After that we will look what the maximum frequency for the GPU is at unchanged values for the voltage and the rpm of the fan. We will leave the memory for the end, because the principle of its overclocking is the same for every other graphic card, because dynamic overclocking doesn’t apply for it. The ideal thing is to start in certain steps of 20 to 30MHz or ask for a maximally stable value. In order for you to give the maximum space to the graphic card you need to increase the power limit to the maximum 139 or 159W depending on the model.
Test the new adjustments always, for example in the Combustor that comes with the MSI Afterburner or the Furmark, then thoroughly check what you get in a synthetic test, and after that you can go to the games and see what you are really getting. For the ones that are impatient, we recommend that you don’t skip this safety system, because if you set the offset of +200 like in the example shown below the graphic card will start going very optimistically with a high tact and it will soon hit the basic values.
The card will finish the test and if it doesn’t block in the first few seconds everything will be fine. Still, this way will give you lower results and you basically won’t know anything new except that you overdid it a lot. As you can see, the GPU went on the test with a pretty high 1428MHz, but the frequency has been brought down to 1134MHz very soon, and this is the basic value for this model. Also, in 3DMark 11 benchmark we got the result that of 3274 which is default for this model. Because of that, we started with small steps to increase and stopped at +50MHz at automatic fan speed.
This brought us a increase in results, because the boost value was about 1291MHz, which is 90MHz more that what ASUS set to be basic. 3DMark 11 boosted the result from 3274 to 3397 which is about 5% increase, and it was achieved in a very simple and short way.
After that we set the fans to the maximum number of turns so we could see what we can get when we drop the temperature of the card to a minimum. In this way we gave ourselves maximum space for overclocking without increasing voltage. With the same system we got an extra 20MHz that gave us a maximum tact of 1311MHz for the "GPU Boost", a slightly greater result than before. Still, we needed a slightly bigger voltage for this adjustment (+37mV) so we could get an absolutely stable basis. Although the card ended a larger number of tests, after longer durations of strain it was known to block the showing after which the drivers were forced to do "recovery".
The interesting thing is that we couldn’t get more than these values even though we increased the voltage and that the final stable version for the GPU was +70MHz, whilst the memory managed to deal with the maximum 6920MHZ which is a real frequency of 1730MHz. It is obvious that voltage doesn’t have much influence on the 28nm Kepler that simply didn’t react well when it was increased. We assume that in conditions of extreme cooling you can get some result from a high voltage, but that is not something we are writing here about.
It is nice to notice that even in maximum frequencies, the DirectCU II didn’t have any problem cooling the GK 104, that achieved a maximum 57 degrees.
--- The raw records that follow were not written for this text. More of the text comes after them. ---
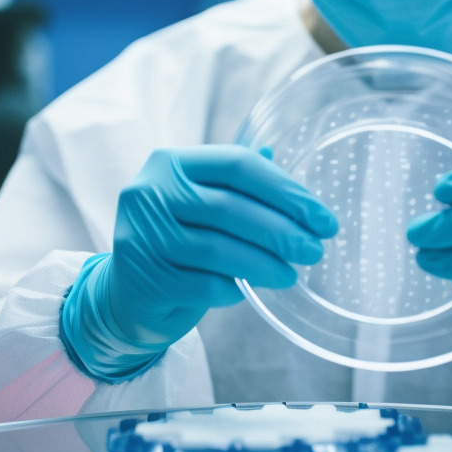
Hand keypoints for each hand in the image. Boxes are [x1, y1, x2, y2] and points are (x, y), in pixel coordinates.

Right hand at [62, 145, 337, 378]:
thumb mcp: (201, 203)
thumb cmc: (176, 242)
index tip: (323, 218)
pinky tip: (249, 290)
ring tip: (292, 274)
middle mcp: (149, 193)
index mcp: (169, 163)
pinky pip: (205, 284)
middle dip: (282, 230)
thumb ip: (234, 181)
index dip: (286, 190)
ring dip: (265, 263)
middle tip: (315, 249)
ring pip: (219, 249)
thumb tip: (276, 155)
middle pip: (231, 207)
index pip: (237, 164)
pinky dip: (234, 288)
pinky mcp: (147, 279)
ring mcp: (143, 237)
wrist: (128, 295)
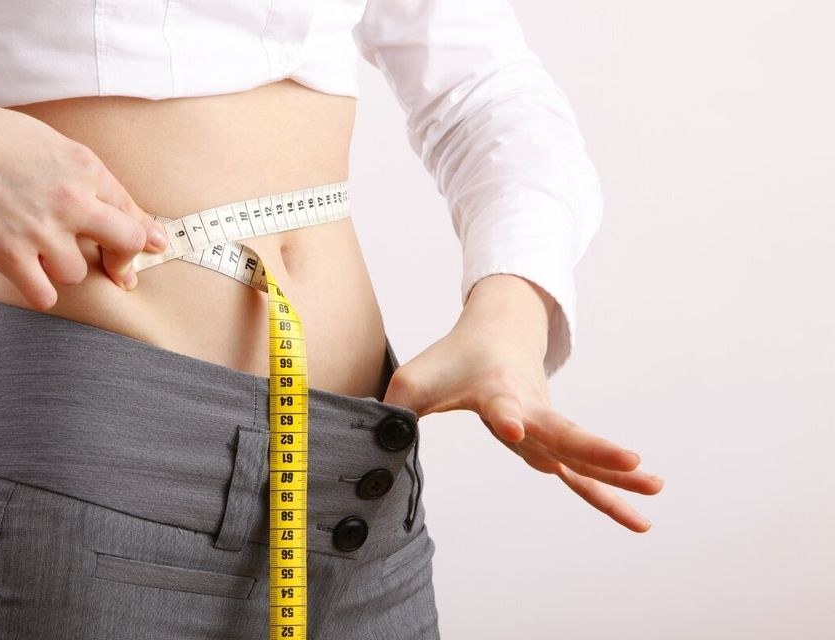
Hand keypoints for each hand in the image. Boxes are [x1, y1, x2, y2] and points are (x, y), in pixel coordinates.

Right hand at [0, 90, 168, 308]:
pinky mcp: (10, 254)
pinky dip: (39, 291)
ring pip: (77, 273)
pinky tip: (29, 276)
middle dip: (124, 260)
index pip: (132, 211)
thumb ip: (88, 177)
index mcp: (86, 168)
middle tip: (115, 269)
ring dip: (63, 269)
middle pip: (126, 245)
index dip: (144, 234)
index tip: (151, 247)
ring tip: (39, 250)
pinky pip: (44, 294)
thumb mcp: (51, 143)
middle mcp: (72, 200)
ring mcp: (42, 229)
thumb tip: (121, 209)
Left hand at [382, 274, 663, 532]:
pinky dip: (608, 494)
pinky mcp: (550, 441)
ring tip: (656, 490)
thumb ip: (393, 411)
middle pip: (562, 430)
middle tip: (632, 461)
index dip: (508, 418)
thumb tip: (365, 444)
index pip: (502, 406)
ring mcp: (545, 426)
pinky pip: (581, 473)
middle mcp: (528, 408)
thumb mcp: (414, 380)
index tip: (513, 428)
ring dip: (616, 474)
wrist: (497, 333)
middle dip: (592, 448)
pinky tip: (638, 520)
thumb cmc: (452, 359)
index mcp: (495, 390)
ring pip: (581, 453)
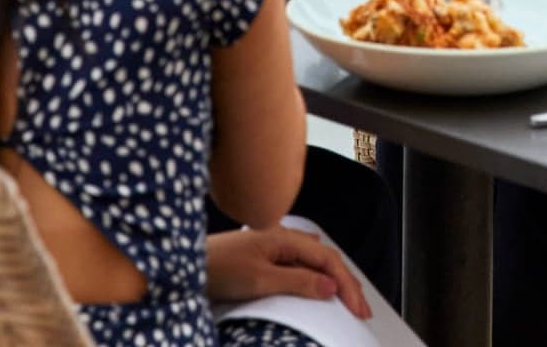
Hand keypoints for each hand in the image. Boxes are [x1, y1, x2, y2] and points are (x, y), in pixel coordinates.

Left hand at [205, 225, 369, 317]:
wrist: (185, 265)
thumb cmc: (217, 268)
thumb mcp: (260, 280)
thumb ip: (297, 282)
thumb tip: (332, 286)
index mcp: (285, 238)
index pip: (328, 260)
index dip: (347, 285)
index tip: (358, 309)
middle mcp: (283, 238)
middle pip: (325, 258)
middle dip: (346, 283)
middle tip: (361, 309)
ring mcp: (274, 247)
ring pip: (314, 261)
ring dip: (333, 280)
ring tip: (347, 299)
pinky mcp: (264, 258)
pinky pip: (299, 265)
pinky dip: (315, 277)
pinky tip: (318, 285)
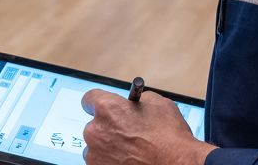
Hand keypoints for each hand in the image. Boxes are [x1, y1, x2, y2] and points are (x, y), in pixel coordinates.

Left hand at [80, 89, 215, 164]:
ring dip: (109, 147)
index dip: (100, 102)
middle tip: (125, 133)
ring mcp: (94, 154)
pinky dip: (112, 161)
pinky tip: (130, 160)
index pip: (89, 98)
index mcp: (107, 109)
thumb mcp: (158, 104)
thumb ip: (138, 100)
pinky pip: (101, 162)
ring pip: (97, 146)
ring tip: (131, 151)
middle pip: (94, 125)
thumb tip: (133, 104)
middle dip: (108, 128)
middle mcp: (95, 131)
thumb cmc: (168, 138)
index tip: (104, 107)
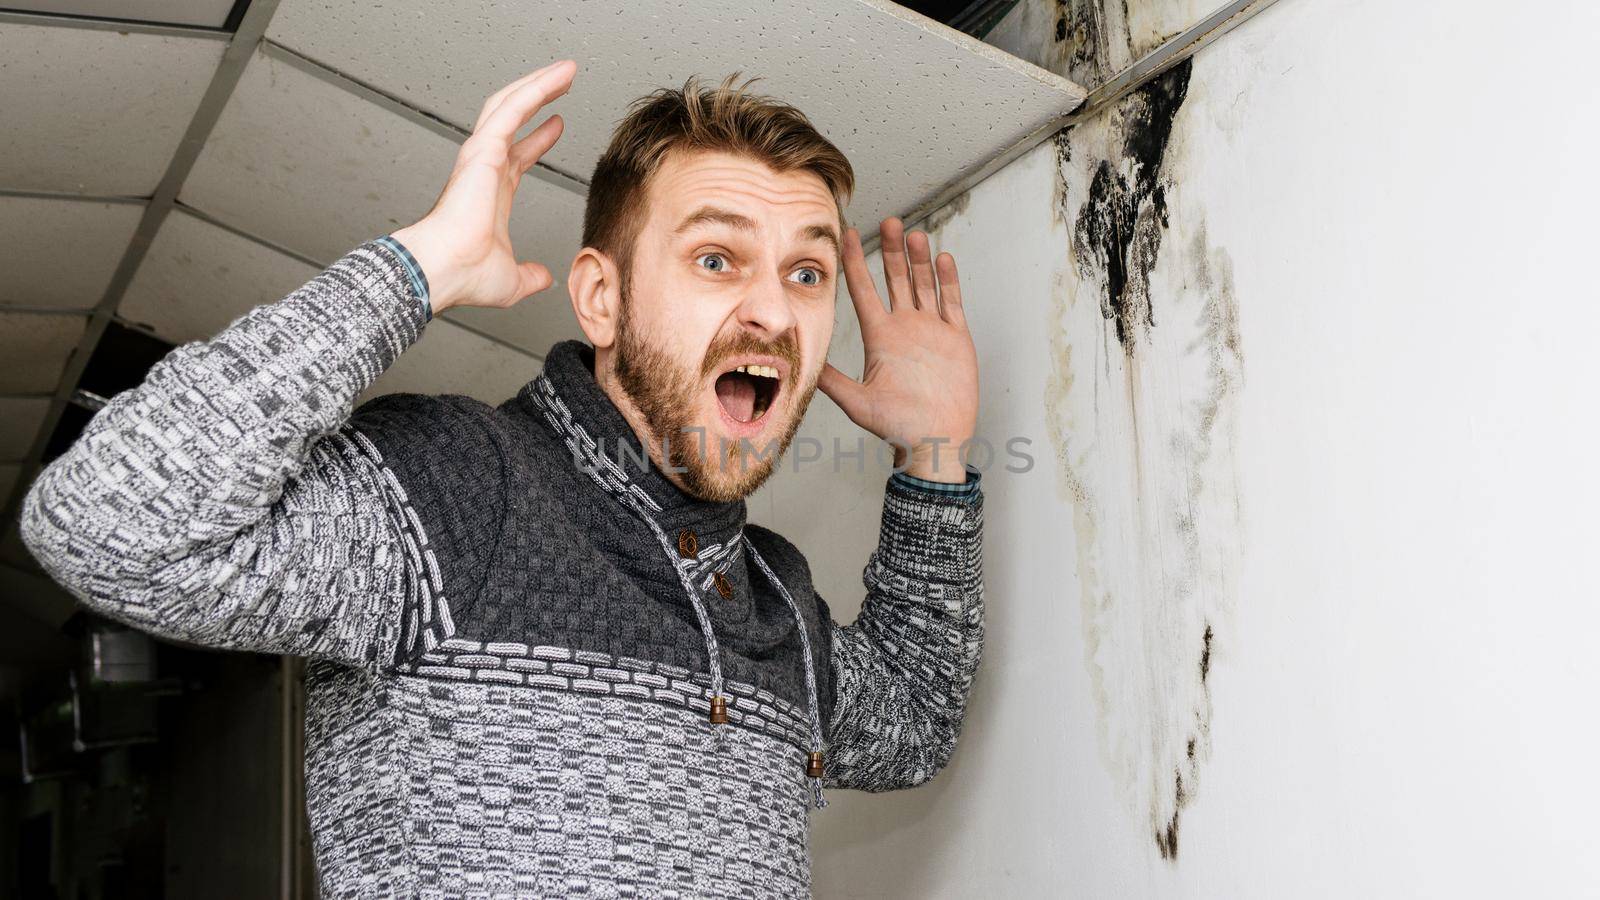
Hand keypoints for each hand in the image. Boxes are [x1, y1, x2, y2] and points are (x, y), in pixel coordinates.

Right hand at [390, 60, 576, 313]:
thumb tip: (543, 278)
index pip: (519, 156)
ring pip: (511, 103)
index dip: (538, 139)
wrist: (443, 270)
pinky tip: (558, 76)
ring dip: (539, 83)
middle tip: (562, 84)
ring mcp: (482, 155)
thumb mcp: (512, 278)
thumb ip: (530, 276)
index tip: (556, 125)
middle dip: (537, 98)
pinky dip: (537, 88)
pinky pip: (513, 108)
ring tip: (566, 69)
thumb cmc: (464, 275)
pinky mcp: (484, 148)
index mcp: (491, 193)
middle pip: (513, 119)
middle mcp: (485, 168)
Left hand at [819, 217, 978, 482]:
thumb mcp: (857, 401)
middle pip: (896, 278)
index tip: (846, 234)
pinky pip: (952, 302)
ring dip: (919, 259)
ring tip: (913, 234)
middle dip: (891, 250)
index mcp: (880, 336)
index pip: (864, 290)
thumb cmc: (896, 426)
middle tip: (889, 220)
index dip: (855, 262)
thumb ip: (831, 380)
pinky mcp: (956, 337)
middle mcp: (904, 327)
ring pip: (924, 284)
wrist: (934, 439)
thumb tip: (801, 363)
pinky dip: (948, 281)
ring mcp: (931, 330)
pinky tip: (943, 258)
Having in mind the fact that a greater temperature isn’t acceptable, it is clear that you can reduce the number of spins until you reach a optimal ratio of noise and temperature, and in the case that you are a more advanced user, consider the custom profile making that will regulate the speed of the fan by your choice, and most graphic card overclocking tools have this possibility.
We hope you understood the concept of overclocking GeForce GTX 680, and this system will, almost certainly, be applied to other models based on the Kepler architecture as well, like the GTX 670 and the GTX 660. The Kepler is really overclockable, although it may not seem like that at first glance. At the same time, this process is not that complicated, but it requires a little bit more patience and following some more factors.